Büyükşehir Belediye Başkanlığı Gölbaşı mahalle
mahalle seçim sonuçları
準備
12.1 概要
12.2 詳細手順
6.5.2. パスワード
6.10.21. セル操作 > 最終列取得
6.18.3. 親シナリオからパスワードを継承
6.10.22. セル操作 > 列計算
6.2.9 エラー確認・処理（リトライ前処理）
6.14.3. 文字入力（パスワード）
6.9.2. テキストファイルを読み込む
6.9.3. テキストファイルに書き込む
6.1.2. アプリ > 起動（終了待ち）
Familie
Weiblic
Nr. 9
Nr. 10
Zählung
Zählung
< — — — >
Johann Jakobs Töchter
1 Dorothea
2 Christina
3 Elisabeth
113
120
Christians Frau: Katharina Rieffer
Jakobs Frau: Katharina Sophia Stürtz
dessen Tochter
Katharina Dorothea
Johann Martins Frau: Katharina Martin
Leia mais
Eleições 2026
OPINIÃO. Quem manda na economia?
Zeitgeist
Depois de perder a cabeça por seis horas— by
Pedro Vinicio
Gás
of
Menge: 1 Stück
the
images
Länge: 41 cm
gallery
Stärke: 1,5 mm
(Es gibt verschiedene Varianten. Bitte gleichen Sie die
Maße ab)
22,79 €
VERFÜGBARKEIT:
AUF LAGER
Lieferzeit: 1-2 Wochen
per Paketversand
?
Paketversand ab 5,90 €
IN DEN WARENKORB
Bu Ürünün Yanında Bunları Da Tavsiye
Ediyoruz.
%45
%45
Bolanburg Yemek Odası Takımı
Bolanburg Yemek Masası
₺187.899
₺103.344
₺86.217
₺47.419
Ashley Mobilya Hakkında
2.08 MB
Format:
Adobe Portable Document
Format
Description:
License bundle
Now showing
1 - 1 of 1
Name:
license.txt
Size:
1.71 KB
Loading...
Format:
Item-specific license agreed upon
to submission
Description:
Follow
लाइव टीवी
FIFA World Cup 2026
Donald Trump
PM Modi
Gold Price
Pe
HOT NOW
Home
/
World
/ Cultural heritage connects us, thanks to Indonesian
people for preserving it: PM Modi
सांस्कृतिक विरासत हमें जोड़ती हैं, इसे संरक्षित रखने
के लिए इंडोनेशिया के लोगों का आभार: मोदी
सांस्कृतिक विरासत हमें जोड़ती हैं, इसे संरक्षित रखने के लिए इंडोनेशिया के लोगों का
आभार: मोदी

_ _ _ _ _ _ _

Copy the rows from the first one through the line containing "Johann Jakobs Töchter", inclusive, swapping "Familie" for "Haushalt" and leaving everything else unchanged.

Büyükşehir Belediye Başkanlığı Gölbaşı mahalle
mahalle seçim sonuçları
準備
12.1 概要
12.2 詳細手順
6.5.2. パスワード
6.10.21. セル操作 > 最終列取得
6.18.3. 親シナリオからパスワードを継承
6.10.22. セル操作 > 列計算
6.2.9 エラー確認・処理（リトライ前処理）
6.14.3. 文字入力（パスワード）
6.9.2. テキストファイルを読み込む
6.9.3. テキストファイルに書き込む
6.1.2. アプリ > 起動（終了待ち）
Haushalt
Weiblic
Nr. 9
Nr. 10
Zählung
Zählung
< — — — >
Johann Jakobs Töchter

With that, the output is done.